Dataset entries:
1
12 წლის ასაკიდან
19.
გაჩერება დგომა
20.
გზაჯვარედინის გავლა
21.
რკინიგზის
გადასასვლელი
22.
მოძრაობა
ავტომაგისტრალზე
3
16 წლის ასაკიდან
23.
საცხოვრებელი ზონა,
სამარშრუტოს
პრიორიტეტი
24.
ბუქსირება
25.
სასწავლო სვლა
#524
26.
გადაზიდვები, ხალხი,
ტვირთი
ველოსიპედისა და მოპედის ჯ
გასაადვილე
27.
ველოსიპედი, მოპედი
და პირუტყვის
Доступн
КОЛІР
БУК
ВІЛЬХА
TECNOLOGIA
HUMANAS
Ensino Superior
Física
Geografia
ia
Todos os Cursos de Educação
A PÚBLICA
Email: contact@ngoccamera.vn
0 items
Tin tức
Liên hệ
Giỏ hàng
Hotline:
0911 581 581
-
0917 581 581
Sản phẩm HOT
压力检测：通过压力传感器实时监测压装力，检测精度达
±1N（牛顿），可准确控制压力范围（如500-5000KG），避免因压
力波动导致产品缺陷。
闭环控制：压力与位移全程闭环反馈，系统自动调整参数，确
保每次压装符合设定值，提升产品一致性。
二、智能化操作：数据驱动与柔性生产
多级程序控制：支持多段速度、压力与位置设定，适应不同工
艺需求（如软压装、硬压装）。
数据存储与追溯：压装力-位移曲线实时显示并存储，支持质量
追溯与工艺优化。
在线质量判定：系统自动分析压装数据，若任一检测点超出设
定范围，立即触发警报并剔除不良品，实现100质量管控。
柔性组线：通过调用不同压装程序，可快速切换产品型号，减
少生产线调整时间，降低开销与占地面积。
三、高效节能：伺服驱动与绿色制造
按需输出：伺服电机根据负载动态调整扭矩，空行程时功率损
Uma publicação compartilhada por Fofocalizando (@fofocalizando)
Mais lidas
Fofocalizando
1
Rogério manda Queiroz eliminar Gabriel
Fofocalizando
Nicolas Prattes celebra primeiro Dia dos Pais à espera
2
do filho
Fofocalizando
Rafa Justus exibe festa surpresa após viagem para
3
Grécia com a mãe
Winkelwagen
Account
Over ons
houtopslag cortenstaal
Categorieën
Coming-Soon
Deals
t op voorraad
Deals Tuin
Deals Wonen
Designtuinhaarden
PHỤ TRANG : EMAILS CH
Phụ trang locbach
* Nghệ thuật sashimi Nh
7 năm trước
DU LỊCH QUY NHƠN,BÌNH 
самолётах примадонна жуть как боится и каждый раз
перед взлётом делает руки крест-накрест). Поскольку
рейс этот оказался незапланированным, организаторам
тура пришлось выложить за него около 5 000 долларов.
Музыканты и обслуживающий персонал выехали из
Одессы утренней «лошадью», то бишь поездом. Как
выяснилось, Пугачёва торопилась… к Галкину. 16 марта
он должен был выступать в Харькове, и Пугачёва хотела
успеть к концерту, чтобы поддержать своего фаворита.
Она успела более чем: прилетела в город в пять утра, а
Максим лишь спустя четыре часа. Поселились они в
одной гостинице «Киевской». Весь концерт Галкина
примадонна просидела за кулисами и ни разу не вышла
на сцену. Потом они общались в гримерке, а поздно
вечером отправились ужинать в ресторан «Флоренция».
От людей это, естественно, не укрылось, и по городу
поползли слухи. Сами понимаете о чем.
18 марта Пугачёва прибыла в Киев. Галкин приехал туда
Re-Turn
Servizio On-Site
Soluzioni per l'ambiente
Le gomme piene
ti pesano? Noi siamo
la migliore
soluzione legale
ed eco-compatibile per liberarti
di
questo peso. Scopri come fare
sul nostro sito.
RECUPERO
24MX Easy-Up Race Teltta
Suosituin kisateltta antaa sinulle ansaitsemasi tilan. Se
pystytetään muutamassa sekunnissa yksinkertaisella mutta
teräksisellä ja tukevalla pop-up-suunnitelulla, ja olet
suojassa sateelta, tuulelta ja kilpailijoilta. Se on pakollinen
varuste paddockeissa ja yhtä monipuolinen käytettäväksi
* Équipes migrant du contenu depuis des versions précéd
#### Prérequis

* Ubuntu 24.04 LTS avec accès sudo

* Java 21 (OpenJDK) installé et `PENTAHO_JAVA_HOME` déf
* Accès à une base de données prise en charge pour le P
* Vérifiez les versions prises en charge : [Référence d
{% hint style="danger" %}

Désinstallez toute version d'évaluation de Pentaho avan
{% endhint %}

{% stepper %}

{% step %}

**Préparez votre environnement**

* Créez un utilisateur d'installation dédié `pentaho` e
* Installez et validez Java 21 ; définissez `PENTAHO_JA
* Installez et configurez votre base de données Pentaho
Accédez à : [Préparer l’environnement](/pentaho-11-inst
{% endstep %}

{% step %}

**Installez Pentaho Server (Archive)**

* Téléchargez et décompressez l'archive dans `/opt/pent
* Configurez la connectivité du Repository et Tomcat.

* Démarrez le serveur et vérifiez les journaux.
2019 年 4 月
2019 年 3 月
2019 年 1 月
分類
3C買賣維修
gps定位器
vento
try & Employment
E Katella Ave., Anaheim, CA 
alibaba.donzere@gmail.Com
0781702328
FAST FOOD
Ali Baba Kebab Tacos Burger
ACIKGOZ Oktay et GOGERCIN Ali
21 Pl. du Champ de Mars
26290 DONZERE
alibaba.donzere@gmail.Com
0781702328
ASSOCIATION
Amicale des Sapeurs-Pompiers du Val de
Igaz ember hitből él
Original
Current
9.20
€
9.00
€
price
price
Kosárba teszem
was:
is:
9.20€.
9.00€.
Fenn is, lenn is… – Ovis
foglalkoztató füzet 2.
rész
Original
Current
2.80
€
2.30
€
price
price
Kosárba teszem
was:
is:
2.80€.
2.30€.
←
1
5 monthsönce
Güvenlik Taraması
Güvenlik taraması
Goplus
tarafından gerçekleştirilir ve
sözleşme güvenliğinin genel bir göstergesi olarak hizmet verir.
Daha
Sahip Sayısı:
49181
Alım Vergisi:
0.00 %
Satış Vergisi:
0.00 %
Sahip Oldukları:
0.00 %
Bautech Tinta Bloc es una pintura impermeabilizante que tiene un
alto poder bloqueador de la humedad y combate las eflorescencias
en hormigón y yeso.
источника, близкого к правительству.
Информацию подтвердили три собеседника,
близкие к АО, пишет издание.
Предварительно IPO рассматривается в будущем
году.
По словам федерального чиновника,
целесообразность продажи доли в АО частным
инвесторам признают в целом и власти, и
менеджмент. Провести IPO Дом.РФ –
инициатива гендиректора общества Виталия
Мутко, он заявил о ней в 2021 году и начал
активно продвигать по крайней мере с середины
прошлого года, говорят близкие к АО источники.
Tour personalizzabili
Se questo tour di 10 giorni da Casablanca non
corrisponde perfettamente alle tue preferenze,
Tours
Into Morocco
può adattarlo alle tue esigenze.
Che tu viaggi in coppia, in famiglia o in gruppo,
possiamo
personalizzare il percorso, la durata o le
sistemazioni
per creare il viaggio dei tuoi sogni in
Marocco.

• **WORK TO BE COMPLETED**
If a line above contains the word "Java", list it.

• **TASK RESULT**
* Java 21 (OpenJDK) installé et `PENTAHO_JAVA_HOME` déf
* Installez et validez Java 21 ; définissez `PENTAHO_JA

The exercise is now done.